◆ EXERCICES À TRAITER ◆
a: D'après l'extrait sur l'entente avec les autochtones, dans quels domaines les cours ont-elles surtout reconnu des droits?
b: Traduisez en anglais cette phrase de l'extrait sur l'entente avec les autochtones : « Et l'entente qui est sur la table, c'est ça. »
c: Reprenez l'extrait sur l'entente avec les autochtones après sa dernière phrase et écrivez-en la suite.

Mais je vais vous poser une petite question. Quand vous affirmez que les autochtones ont un radeau... Et c'est bien sûr que, si on leur donne un bateau, ça va être plus difficile, peut-être, à essayer de concilier quelque chose, mais, lorsque la cour, les cours ont reconnu que les autochtones ont des droits, ce n'est pas l'inverse qui se produit? C'est qu'actuellement le Québec, ils ont tous les droits, et là il faut essayer de les encadrer par une entente. Et l'entente qui est sur la table, c'est ça. Alors, c'est un peu la raison pour laquelle, moi, j'interpelle, parce que, moi, je peux vous dire que, dans la tournée de M. Chevrette, ça a été soulevé, et, effectivement les cours ont reconnu tous les droits, dans tous les domaines, surtout dans le domaine de la chasse, de la pêche et le piégeage. Alors, c'est la raison pour laquelle, en tout cas, moi, à mon avis, je pense que l'entente, c'est urgent qu'on en ait une pour éviter les situations dans lesquelles on vit, parce que j'aurais pu vous donner bien des exemples. Et, si vous avez écouté un peu les mémoires qui ont été déposés peut-être hier, on a eu l'occasion de démontrer que ça n'a aucun sens, ce qui se passe sur le territoire actuellement, et l'entente pourrait venir corriger certaines de ces anomalies-là.

◆ DONNÉES AFFICHÉES ◆

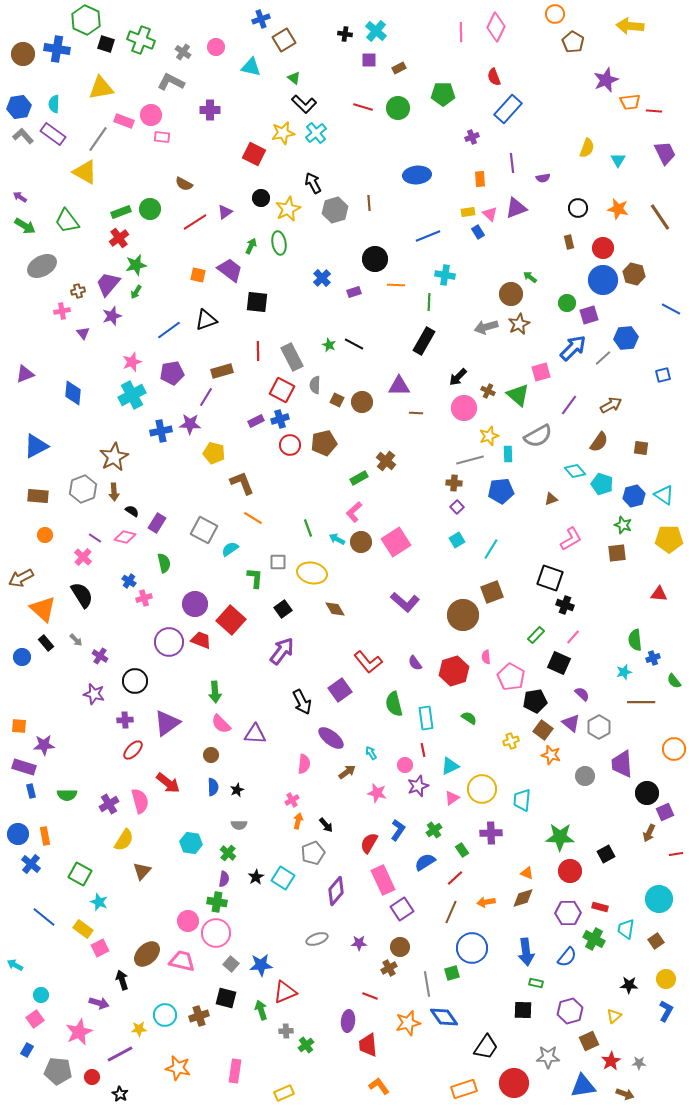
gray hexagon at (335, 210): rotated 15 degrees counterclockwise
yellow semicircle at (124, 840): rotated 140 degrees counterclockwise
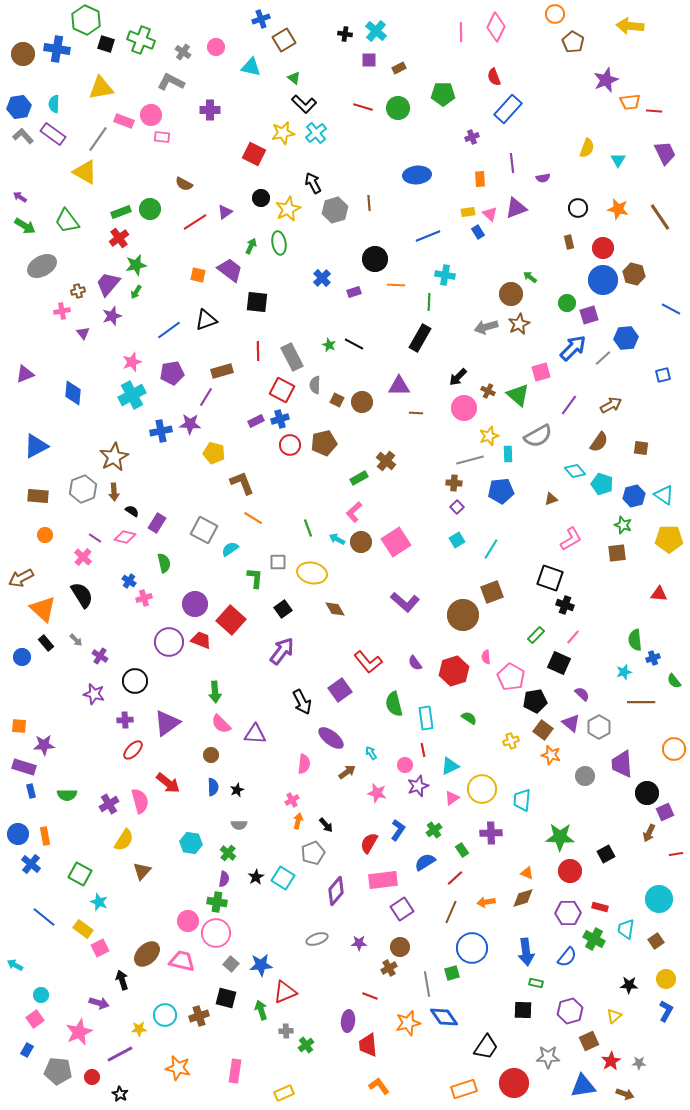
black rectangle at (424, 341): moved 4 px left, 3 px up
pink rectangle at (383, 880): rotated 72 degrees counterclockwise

◆ RÉSULTATS PAR EXERCICE ◆
a: Dans la chasse, la pêche et le piégeage.

b: And that is what the agreement on the table is.

c:
Alors, c'est pour ça que j'ai de la difficulté à vous saisir, là, dans le domaine, parce que vous faites beaucoup référence... Bon, si on leur cède ci, si on leur cède ça alors qu'ils ont tous ces droits-là...

M. Boutet (Pierre): Est-ce que ça donne quelque chose d'avoir des droits si d'avoir le droit de chasser partout ou de pêcher partout, vous allez passer votre vie à vous promener partout pour le faire? Là, ces gens-là... Là, je ne veux pas avoir l'air de quelqu'un qui veut prendre la défense des autochtones, non, je veux en venir à une solution, mais ce que je veux dire un petit peu pour faire rapport à votre question, où ils vivent, il faut qu'ils se développent. C'est beau, avoir le droit de chasser puis de piéger, mais ça prend un endroit pour rester, ça prend des choses pour se développer. C'est ça qu'on veut leur donner ou que vous voulez leur donner, je pense, qu'on veut en venir à développer. Mais, quand je parle de gros bateau, là, le bateau, c'est nous autres, puis là on leur demande d'embarquer avec nous autres. Mais il est dur à revirer, le bateau. C'est juste ça que je voulais dire d'une façon plus simple, dur pour les deux parties.

M. Duguay: Est-ce qu'il reste un petit peu...

Le Président (M. Lachance): Deux minutes.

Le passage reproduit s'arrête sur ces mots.